Yoksa birinin bir başkasına bağlılığı anlamına gelmez. Ahidin taraflarının ahidlerine vefaları, özellikle farz-ı kifaye olan konularda Allah'ın rızasını gözeterek karşılıklı olarak verilen sözlere sadakatı esas alır.
Aslında bu sözleşme, karşılığında cennetin satın alındığı bir sözleşmedir, Biat kök olarak “satın alma”yı ifade eder. Temelde ayet “söz verdiğinizde sözünüzde durun” der.

Yani kişisel, meşru anlamda ticarette de, siyaset de de, özel hayatta da geçerli olan bir konudur. Yoksa, birinin dini ya da siyasi bir lidere sadakat sözü değil. Hele ki, massiyette iteat yoktur.

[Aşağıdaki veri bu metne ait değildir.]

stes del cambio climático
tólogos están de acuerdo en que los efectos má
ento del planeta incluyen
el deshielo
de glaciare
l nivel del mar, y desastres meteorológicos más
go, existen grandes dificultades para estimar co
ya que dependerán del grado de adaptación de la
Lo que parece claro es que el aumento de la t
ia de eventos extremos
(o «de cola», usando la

Din ve devlet büyüklerinizi, ya da atalarınızı mutlaklaştırarak, onlar size bir şey söylediklerinde, onun üzerinde düşünmeden, onların sizden istediği gibi o şeyi kabul ya da ret ederseniz, bu onları İlah ve Rab edinmek olur. Yani “musalla taşında meyyid“ olmayacak, akleden bir topluluk, düşünen bir topluluk olacak, aklımızı kiraya vermeyeceğiz. Yani, Din ve devlet büyüklerinizi, Allah'tan başka kimseyi, peygamberleri bile İlah ve Rab edinmeyeceksiniz hani..

Hani sözü dinleyecek, doğrusuna tabi olup, yanlışına karşı çıkacaktık? Hani icabında Halifeyi hutbede susturacaktık, peygamberimize “bu konuda bir vahiy mi var, yoksa siz öyle mi düşünüyorsunuz” diye soracaktık? Resulullah da bu sebeple halkla ve diğer bilgili kişilerle istişare ve şura ile emrolunmuştu.

Hani işi ehline verecektik, yaşadığımız zaman, mekan, olaylar karşısında “adil şahitler” olacaktık? Hani bir kavme olan düşmanlığımız bile bizi onlar arasında adaletsizliğe sevketmeyecekti..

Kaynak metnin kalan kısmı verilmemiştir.